By and large, most legal aid and other nonprofits contend that they don't — and can't — budget for cy pres since it comes in at such sporadic and random intervals.
"There have been years where we have gotten significant cy pres and other years where its dropped down to nothing, so it's not something you can count on at all," said F. Paul Bland Jr., the executive director of Public Justice, a legal advocacy nonprofit that files lawsuits — including class actions — on issues such as civil liberties, consumer rights and workers rights.
The funds rarely make up a majority or even a significant chunk of legal aid groups' annual budgets. A review of tax return forms from the last three years for several nonprofits that disclosed cy pres contributions, including the Legal Aid Society of New York and Greater Boston Legal Services, showed cy pres usually accounted for less than 10 percent of an organization's budget.
In many ways, the Supreme Court has already helped curb some of the worst abuses of cy pres.
In 2013, it declined to take up Marek v. Lane , an appeal of a $10 million settlement in a class action over Facebook's short-lived Beacon program, which broadcast users' purchases. The deal was controversial for much the same reason the Google case is in that cash was not given directly to consumers but instead was directed to various organizations.
But in maintaining the Ninth Circuit's decision not to meddle in the settlement, Chief Justice John Roberts made the unusual move of issuing a statement, saying the court would be willing to take on a future case that provided the "opportunity to address more fundamental concerns surrounding the use of such remedies in class action litigation."
Several organizations and experts have noted a decline in cy pres-heavy settlements since that message from the court, which in turn has already forced legal aid organizations to rely less on such distributions.

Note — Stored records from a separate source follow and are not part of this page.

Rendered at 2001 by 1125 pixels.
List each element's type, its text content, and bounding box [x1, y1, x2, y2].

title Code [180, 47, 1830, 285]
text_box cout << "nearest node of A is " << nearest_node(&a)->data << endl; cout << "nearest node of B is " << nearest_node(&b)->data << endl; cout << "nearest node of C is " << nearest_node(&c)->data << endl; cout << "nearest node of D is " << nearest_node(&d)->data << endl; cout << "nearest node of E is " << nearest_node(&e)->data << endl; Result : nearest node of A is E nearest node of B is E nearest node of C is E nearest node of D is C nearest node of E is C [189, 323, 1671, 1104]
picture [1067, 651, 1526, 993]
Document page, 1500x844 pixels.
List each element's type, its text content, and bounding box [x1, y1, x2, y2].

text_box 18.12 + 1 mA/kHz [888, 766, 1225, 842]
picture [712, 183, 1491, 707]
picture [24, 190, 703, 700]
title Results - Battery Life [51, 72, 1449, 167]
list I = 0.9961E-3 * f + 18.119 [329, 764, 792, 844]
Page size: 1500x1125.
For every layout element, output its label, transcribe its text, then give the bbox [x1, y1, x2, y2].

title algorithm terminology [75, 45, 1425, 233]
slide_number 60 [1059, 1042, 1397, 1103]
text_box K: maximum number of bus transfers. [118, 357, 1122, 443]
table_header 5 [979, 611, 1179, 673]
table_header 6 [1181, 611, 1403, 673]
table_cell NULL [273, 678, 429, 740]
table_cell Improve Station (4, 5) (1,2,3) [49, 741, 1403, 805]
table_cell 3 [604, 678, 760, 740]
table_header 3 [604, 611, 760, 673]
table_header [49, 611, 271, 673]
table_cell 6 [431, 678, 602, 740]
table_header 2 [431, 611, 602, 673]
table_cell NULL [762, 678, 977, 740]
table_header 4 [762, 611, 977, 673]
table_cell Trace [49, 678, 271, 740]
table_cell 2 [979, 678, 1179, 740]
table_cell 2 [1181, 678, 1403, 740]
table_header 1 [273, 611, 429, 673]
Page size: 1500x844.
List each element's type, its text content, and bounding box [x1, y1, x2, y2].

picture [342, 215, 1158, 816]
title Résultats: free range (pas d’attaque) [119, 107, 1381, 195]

Last year, the Chicago Bar Foundation rejiggered its budget because starting in 2014, cy pres — which had formerly been a stable revenue source responsible for about $1 million, or 20 percent, of its annual budget — declined significantly, according to its 2017 annual report. Among the adjustments it made were a mix of reductions to grants, operating expenses and other programs.
Additionally, as a greater spotlight has been placed on cy pres abuses — such as funds that are allocated to charities affiliated with judges or class counsel involved in the settlement — many nonprofits have become more careful about the distributions they accept.
Public Justice, for example, has turned away cy pres proposals that they felt would be wrongly coming to them at the expense of the class members or other groups that were better aligned with the class's interests.
In one instance, the group realized that plaintiffs' counsel had the names and addresses for class members but chose to subtract a proposed cy pres award earmarked for Public Justice from the larger settlement while it was still being distributed.
"I think they felt we did good work and were trying to be supportive. We just felt like it was the wrong approach," Bland said. "We felt it was inappropriate."
Still, cy pres distributions can have a significant impact in aiding consumers, particularly in lower income brackets, through legal aid organizations and make more sense than letting that money revert back to a defendant, Bland said.
"There are people who want to eliminate cy pres entirely, which we think would be a mistake and terrible policy," Bland said.